● **TASK**
Using the listing below, copy exactly the lines from the one containing "- The structural" to the one containing "between dimensions |", both lines included, and no others.

● **MATERIAL SUPPLIED**
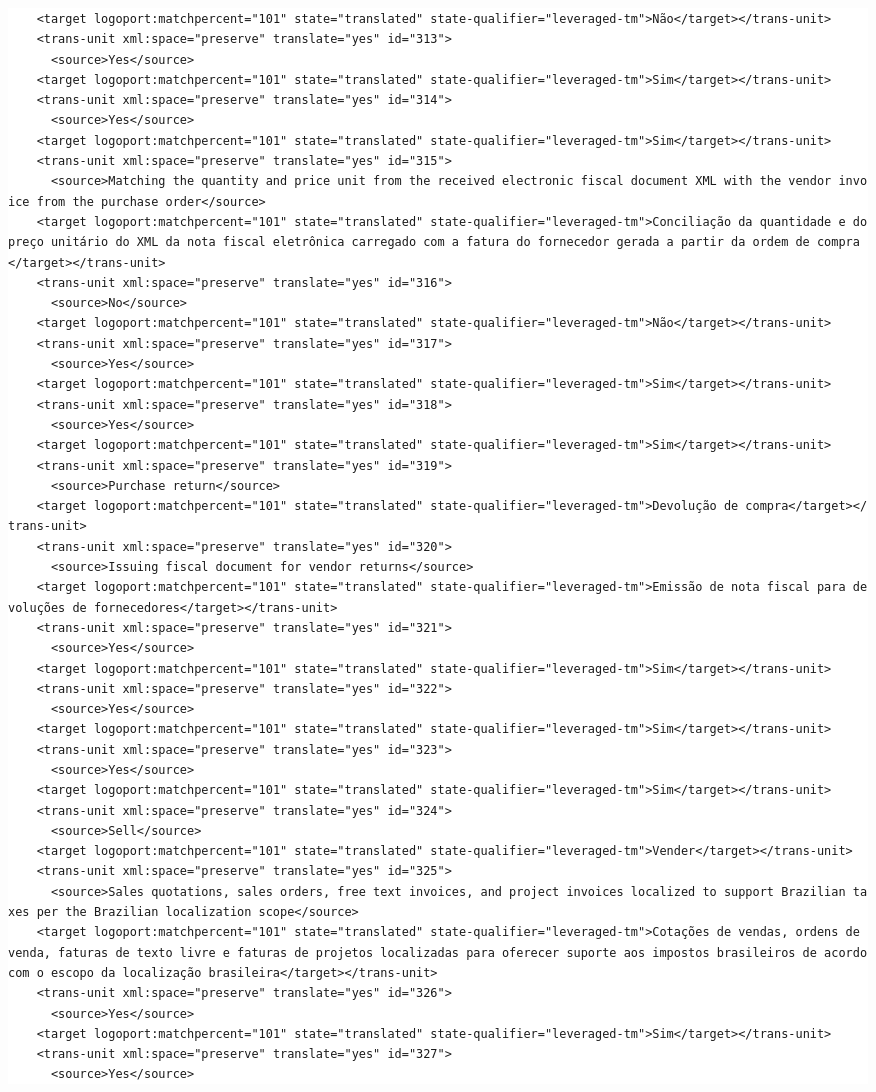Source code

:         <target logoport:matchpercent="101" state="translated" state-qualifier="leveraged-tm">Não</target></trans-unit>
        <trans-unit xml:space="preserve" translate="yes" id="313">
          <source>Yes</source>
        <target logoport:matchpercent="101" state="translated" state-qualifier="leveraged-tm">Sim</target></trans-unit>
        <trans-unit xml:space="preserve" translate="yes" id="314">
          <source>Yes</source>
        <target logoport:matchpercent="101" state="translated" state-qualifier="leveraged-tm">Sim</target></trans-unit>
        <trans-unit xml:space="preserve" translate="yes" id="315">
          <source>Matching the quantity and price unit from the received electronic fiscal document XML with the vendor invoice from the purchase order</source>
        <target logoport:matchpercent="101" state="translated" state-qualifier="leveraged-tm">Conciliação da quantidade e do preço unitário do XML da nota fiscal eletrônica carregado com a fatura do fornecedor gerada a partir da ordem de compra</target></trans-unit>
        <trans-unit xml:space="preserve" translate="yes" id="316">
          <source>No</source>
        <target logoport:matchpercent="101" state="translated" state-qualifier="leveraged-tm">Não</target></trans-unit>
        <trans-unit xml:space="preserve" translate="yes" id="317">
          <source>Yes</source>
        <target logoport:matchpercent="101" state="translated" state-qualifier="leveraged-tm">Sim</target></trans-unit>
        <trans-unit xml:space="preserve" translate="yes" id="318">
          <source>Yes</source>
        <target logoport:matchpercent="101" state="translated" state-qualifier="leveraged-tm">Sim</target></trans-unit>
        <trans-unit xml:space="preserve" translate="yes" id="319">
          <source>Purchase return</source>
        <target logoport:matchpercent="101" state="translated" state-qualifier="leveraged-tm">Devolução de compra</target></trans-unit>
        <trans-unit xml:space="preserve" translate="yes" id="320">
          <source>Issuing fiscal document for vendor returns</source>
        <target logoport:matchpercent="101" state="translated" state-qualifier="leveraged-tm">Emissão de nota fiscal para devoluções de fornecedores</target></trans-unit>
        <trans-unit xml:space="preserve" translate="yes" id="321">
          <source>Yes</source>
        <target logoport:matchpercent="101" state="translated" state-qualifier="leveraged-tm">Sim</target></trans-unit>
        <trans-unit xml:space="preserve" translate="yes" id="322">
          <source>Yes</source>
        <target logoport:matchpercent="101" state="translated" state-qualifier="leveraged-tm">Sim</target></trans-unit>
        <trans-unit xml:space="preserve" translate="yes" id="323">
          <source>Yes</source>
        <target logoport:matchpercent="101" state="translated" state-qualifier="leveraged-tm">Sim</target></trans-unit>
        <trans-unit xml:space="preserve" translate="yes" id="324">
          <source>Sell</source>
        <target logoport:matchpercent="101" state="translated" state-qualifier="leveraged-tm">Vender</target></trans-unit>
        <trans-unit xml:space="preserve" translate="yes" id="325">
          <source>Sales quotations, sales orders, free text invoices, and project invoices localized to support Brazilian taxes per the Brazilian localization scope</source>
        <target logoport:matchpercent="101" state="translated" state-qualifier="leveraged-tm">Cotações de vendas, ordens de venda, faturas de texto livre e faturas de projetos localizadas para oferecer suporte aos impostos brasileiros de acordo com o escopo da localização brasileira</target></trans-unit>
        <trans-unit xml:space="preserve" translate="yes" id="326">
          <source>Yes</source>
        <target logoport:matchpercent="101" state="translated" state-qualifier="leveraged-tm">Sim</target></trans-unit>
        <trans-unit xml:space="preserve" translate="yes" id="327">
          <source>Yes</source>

---

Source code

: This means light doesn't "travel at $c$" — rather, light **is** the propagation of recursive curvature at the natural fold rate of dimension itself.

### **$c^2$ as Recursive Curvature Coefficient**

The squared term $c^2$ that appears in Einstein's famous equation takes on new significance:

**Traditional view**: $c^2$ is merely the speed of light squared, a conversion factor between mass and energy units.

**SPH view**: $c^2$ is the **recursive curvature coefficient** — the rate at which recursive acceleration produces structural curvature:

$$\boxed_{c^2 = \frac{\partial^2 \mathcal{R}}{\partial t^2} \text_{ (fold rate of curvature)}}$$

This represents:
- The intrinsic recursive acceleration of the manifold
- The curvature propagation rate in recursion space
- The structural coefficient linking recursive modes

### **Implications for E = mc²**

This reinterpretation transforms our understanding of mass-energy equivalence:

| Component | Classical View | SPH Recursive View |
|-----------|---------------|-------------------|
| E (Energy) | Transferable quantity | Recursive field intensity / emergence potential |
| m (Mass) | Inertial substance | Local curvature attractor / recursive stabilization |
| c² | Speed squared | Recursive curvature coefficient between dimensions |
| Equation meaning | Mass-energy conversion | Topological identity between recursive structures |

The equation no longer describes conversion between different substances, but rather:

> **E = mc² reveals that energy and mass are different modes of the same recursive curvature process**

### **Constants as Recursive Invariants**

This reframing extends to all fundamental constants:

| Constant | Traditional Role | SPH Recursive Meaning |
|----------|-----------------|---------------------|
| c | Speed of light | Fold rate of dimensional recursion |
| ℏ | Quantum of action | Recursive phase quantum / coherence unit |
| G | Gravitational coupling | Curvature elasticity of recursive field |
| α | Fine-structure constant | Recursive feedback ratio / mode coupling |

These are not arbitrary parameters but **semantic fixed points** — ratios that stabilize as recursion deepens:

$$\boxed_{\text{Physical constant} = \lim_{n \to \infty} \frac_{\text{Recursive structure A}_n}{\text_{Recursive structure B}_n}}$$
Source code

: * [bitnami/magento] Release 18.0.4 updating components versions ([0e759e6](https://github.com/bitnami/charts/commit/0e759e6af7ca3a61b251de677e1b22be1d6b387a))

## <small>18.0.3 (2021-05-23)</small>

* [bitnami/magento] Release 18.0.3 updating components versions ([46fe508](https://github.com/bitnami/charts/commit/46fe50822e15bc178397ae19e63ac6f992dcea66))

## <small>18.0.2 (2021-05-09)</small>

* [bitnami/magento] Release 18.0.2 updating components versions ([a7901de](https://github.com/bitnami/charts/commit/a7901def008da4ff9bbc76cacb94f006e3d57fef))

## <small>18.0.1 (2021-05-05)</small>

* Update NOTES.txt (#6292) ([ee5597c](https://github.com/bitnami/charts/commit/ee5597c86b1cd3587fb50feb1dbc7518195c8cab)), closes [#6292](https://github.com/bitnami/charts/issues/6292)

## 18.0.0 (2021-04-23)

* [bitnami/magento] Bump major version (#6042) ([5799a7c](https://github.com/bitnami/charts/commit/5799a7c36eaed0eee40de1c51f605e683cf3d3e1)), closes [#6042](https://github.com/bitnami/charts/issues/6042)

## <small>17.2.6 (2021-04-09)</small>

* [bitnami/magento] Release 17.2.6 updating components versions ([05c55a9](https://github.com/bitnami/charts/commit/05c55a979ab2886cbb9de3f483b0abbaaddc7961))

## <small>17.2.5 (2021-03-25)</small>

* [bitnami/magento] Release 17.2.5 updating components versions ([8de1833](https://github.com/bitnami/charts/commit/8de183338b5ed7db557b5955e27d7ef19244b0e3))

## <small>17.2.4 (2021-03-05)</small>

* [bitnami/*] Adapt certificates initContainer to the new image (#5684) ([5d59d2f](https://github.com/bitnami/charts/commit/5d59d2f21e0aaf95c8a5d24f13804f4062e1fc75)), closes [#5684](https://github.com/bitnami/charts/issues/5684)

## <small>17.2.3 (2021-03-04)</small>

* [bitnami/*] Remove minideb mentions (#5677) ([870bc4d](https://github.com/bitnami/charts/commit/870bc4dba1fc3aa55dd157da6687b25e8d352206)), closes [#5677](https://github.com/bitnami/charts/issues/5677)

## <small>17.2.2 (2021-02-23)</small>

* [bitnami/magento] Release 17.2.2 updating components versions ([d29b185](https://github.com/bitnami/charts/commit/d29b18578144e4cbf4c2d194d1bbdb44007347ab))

* * *

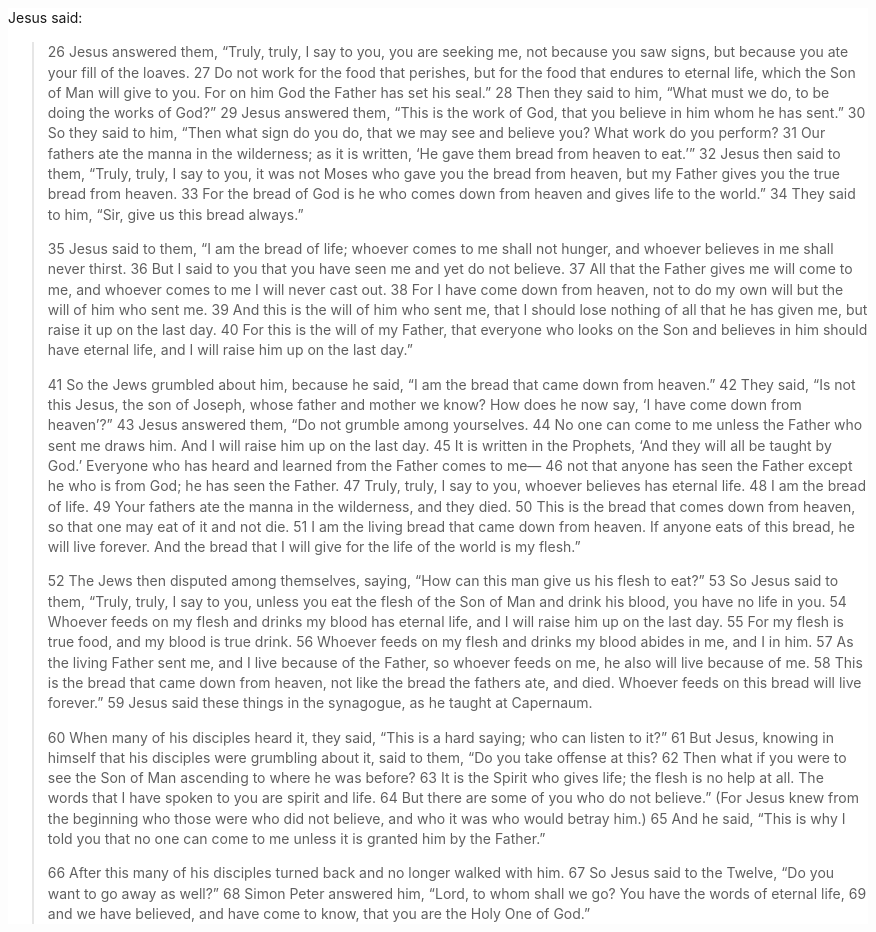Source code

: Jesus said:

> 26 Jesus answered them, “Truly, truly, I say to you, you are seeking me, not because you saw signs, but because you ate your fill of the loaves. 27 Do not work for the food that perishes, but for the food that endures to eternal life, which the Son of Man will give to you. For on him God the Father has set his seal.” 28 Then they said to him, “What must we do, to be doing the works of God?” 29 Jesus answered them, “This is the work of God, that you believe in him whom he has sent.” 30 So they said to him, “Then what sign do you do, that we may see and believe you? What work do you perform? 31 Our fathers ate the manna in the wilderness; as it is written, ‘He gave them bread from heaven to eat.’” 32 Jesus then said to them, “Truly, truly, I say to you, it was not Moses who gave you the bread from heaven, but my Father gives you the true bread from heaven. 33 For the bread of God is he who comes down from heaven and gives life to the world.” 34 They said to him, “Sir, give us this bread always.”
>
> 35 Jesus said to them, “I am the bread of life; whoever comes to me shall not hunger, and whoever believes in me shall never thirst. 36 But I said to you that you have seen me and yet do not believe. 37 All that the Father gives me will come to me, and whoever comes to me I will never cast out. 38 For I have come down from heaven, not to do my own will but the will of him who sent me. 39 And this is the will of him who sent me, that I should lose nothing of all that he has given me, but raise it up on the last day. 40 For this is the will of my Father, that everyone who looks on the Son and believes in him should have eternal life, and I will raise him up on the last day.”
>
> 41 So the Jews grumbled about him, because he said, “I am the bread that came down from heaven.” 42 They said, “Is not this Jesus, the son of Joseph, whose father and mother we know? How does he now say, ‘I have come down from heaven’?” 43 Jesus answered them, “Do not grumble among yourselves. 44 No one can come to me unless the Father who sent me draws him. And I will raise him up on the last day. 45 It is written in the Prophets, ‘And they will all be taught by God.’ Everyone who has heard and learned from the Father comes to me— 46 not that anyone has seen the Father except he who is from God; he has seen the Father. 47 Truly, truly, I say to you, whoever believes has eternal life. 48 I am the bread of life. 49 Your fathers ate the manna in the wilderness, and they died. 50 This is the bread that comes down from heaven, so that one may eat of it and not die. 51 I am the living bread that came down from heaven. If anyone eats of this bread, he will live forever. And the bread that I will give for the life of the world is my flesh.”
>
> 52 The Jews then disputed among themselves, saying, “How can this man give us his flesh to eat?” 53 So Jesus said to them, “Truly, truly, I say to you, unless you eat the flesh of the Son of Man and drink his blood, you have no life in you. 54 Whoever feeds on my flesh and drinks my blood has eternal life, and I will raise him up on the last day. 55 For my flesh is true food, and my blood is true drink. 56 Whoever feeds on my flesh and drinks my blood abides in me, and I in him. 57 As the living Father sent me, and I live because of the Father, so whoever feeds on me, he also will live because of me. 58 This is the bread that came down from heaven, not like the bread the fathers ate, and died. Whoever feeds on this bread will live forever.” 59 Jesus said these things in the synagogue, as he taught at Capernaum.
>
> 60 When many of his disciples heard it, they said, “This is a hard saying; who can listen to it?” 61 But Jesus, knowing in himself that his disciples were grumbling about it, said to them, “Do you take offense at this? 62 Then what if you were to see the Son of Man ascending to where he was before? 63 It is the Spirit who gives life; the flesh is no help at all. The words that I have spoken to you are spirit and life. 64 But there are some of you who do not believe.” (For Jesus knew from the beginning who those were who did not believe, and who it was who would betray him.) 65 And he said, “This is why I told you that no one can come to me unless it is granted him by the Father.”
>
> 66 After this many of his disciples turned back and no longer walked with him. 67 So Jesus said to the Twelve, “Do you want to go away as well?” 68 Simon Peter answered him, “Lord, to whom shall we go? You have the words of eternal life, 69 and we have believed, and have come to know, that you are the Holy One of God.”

● **ANSWER SECTION**
- The structural coefficient linking recursive modes

### **Implications for E = mc²**

This reinterpretation transforms our understanding of mass-energy equivalence:

| Component | Classical View | SPH Recursive View |
|-----------|---------------|-------------------|
| E (Energy) | Transferable quantity | Recursive field intensity / emergence potential |
| m (Mass) | Inertial substance | Local curvature attractor / recursive stabilization |
| c² | Speed squared | Recursive curvature coefficient between dimensions |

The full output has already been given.